REQUIREMENT: Rewrite the data below with every instance of "Commonwealth" changed to "Federation", keeping everything else the same and omitting the pictures from your answer.

▼▼▼

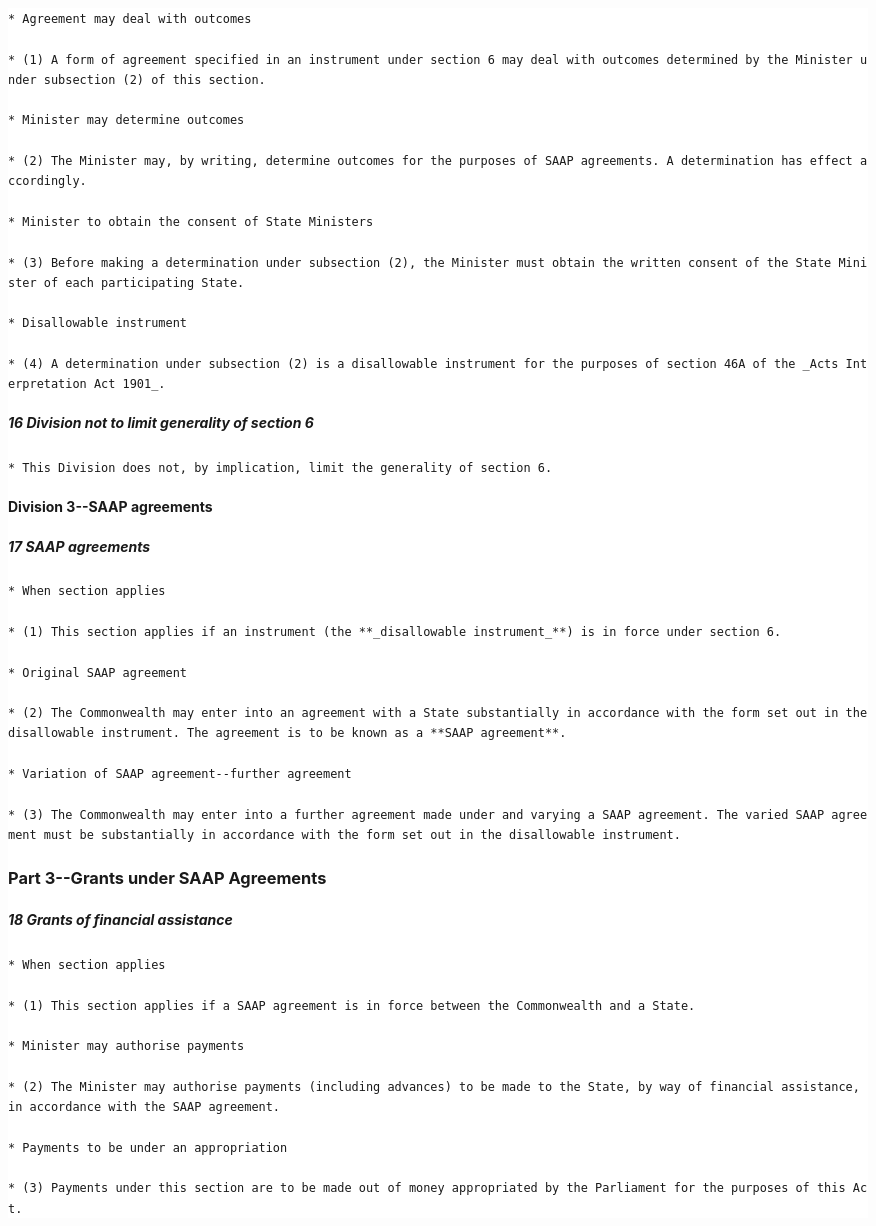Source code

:     * Agreement may deal with outcomes

    * (1) A form of agreement specified in an instrument under section 6 may deal with outcomes determined by the Minister under subsection (2) of this section.

    * Minister may determine outcomes

    * (2) The Minister may, by writing, determine outcomes for the purposes of SAAP agreements. A determination has effect accordingly.

    * Minister to obtain the consent of State Ministers

    * (3) Before making a determination under subsection (2), the Minister must obtain the written consent of the State Minister of each participating State.

    * Disallowable instrument

    * (4) A determination under subsection (2) is a disallowable instrument for the purposes of section 46A of the _Acts Interpretation Act 1901_.

##### 16  Division not to limit generality of section 6

    * This Division does not, by implication, limit the generality of section 6.

#### Division 3--SAAP agreements

##### 17  SAAP agreements

    * When section applies

    * (1) This section applies if an instrument (the **_disallowable instrument_**) is in force under section 6.

    * Original SAAP agreement

    * (2) The Commonwealth may enter into an agreement with a State substantially in accordance with the form set out in the disallowable instrument. The agreement is to be known as a **SAAP agreement**.

    * Variation of SAAP agreement--further agreement

    * (3) The Commonwealth may enter into a further agreement made under and varying a SAAP agreement. The varied SAAP agreement must be substantially in accordance with the form set out in the disallowable instrument.

### Part 3--Grants under SAAP Agreements

##### 18  Grants of financial assistance

    * When section applies

    * (1) This section applies if a SAAP agreement is in force between the Commonwealth and a State.

    * Minister may authorise payments

    * (2) The Minister may authorise payments (including advances) to be made to the State, by way of financial assistance, in accordance with the SAAP agreement.

    * Payments to be under an appropriation

    * (3) Payments under this section are to be made out of money appropriated by the Parliament for the purposes of this Act.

▲▲▲

WRITTEN REPLY:
Source code

:     * Agreement may deal with outcomes

    * (1) A form of agreement specified in an instrument under section 6 may deal with outcomes determined by the Minister under subsection (2) of this section.

    * Minister may determine outcomes

    * (2) The Minister may, by writing, determine outcomes for the purposes of SAAP agreements. A determination has effect accordingly.

    * Minister to obtain the consent of State Ministers

    * (3) Before making a determination under subsection (2), the Minister must obtain the written consent of the State Minister of each participating State.

    * Disallowable instrument

    * (4) A determination under subsection (2) is a disallowable instrument for the purposes of section 46A of the _Acts Interpretation Act 1901_.

##### 16  Division not to limit generality of section 6

    * This Division does not, by implication, limit the generality of section 6.

#### Division 3--SAAP agreements

##### 17  SAAP agreements

    * When section applies

    * (1) This section applies if an instrument (the **_disallowable instrument_**) is in force under section 6.

    * Original SAAP agreement

    * (2) The Federation may enter into an agreement with a State substantially in accordance with the form set out in the disallowable instrument. The agreement is to be known as a **SAAP agreement**.

    * Variation of SAAP agreement--further agreement

    * (3) The Federation may enter into a further agreement made under and varying a SAAP agreement. The varied SAAP agreement must be substantially in accordance with the form set out in the disallowable instrument.

### Part 3--Grants under SAAP Agreements

##### 18  Grants of financial assistance

    * When section applies

    * (1) This section applies if a SAAP agreement is in force between the Federation and a State.

    * Minister may authorise payments

    * (2) The Minister may authorise payments (including advances) to be made to the State, by way of financial assistance, in accordance with the SAAP agreement.

    * Payments to be under an appropriation

    * (3) Payments under this section are to be made out of money appropriated by the Parliament for the purposes of this Act.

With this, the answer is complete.